▸ Task instructions:
A. Using the security lessons excerpt, answer these:
(i) Which layer does the writer say to design first?
(ii) How often does the team revisit its threat model?
(iii) What three actions are listed as fleet-wide compromise scenarios?
B. Return the part of the security lessons excerpt from "Two: separate the" to "same quarterly meeting.", copied word for word.

====== Document segment

The runbook also covers fleet-wide compromise scenarios (revoke an entire CA, push emergency OTA, rotate all device certs). We don't expect to use it. We don't run a connected product without it.
What I'd build differently if starting over
Three things:
One: design Layer 7 first. I built layers 1–6 first and then bolted on detection. That's backwards. If you don't know how you'll detect compromise, you don't know if your other layers are doing anything useful. Build the dashboards and alarms before you ship the feature.
Two: separate the data-residency story from the data-protection story. They are different problems. Data residency (where does the byte physically live) is a cloud-architecture decision; data protection (who can read the byte) is an IAM/encryption decision. We conflated them in v1 and had to re-untangle in v2.
Three: write the threat model down. Not as a one-time exercise. As a living document the team revisits quarterly. The threat landscape changes; the threat model needs to keep up. Ours lives in our wiki next to the architecture doc, both are reviewed in the same quarterly meeting.

============
====== The data

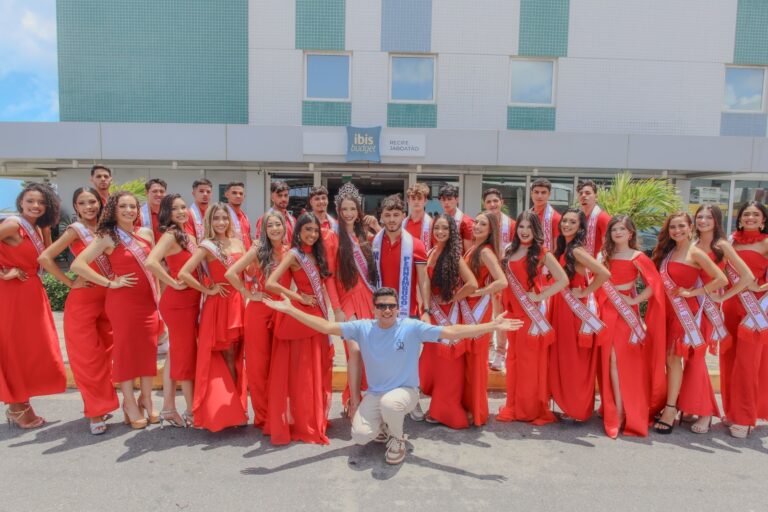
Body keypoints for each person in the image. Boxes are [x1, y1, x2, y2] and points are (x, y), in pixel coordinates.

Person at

============
====== The data

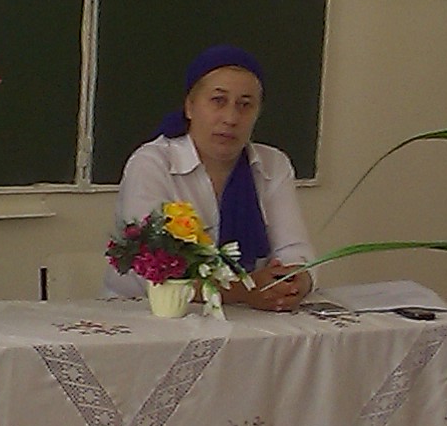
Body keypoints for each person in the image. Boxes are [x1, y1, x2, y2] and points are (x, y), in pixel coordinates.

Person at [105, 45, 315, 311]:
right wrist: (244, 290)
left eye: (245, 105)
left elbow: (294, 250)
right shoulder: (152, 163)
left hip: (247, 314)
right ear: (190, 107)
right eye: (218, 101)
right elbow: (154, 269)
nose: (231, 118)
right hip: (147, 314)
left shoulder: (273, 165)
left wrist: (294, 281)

============
====== The data

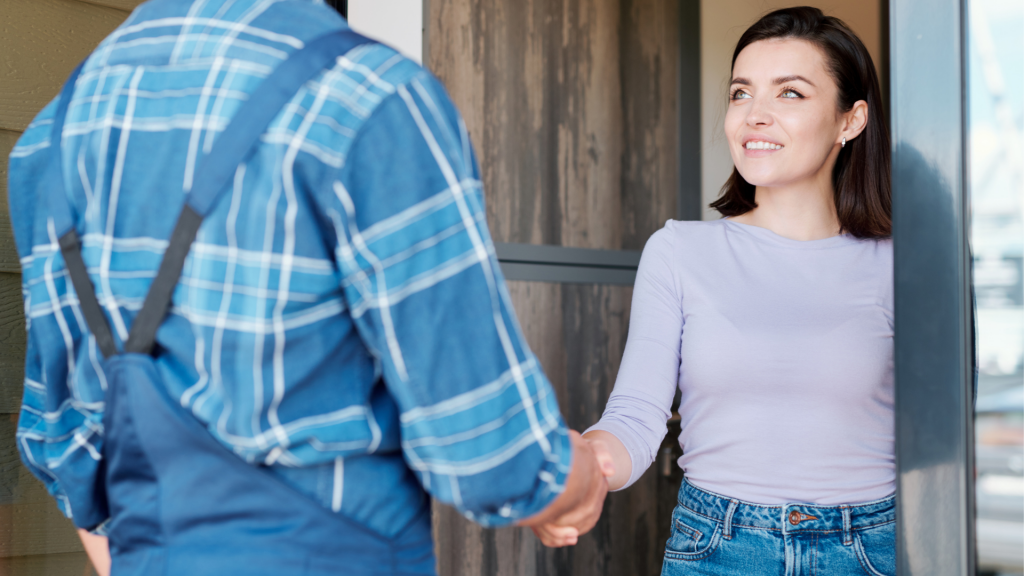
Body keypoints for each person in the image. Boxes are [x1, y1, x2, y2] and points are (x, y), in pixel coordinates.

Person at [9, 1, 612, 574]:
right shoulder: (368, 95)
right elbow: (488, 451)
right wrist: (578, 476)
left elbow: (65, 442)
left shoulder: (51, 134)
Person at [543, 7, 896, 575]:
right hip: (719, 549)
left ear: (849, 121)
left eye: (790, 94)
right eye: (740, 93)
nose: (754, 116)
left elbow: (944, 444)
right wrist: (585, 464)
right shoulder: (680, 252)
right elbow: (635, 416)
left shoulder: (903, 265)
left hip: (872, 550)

============

▸ Responses in order:
A.
(i) Layer 7.
(ii) Quarterly.
(iii) Revoke an entire CA, push emergency OTA, and rotate all device certs.

B.
Two: separate the data-residency story from the data-protection story. They are different problems. Data residency (where does the byte physically live) is a cloud-architecture decision; data protection (who can read the byte) is an IAM/encryption decision. We conflated them in v1 and had to re-untangle in v2.
Three: write the threat model down. Not as a one-time exercise. As a living document the team revisits quarterly. The threat landscape changes; the threat model needs to keep up. Ours lives in our wiki next to the architecture doc, both are reviewed in the same quarterly meeting.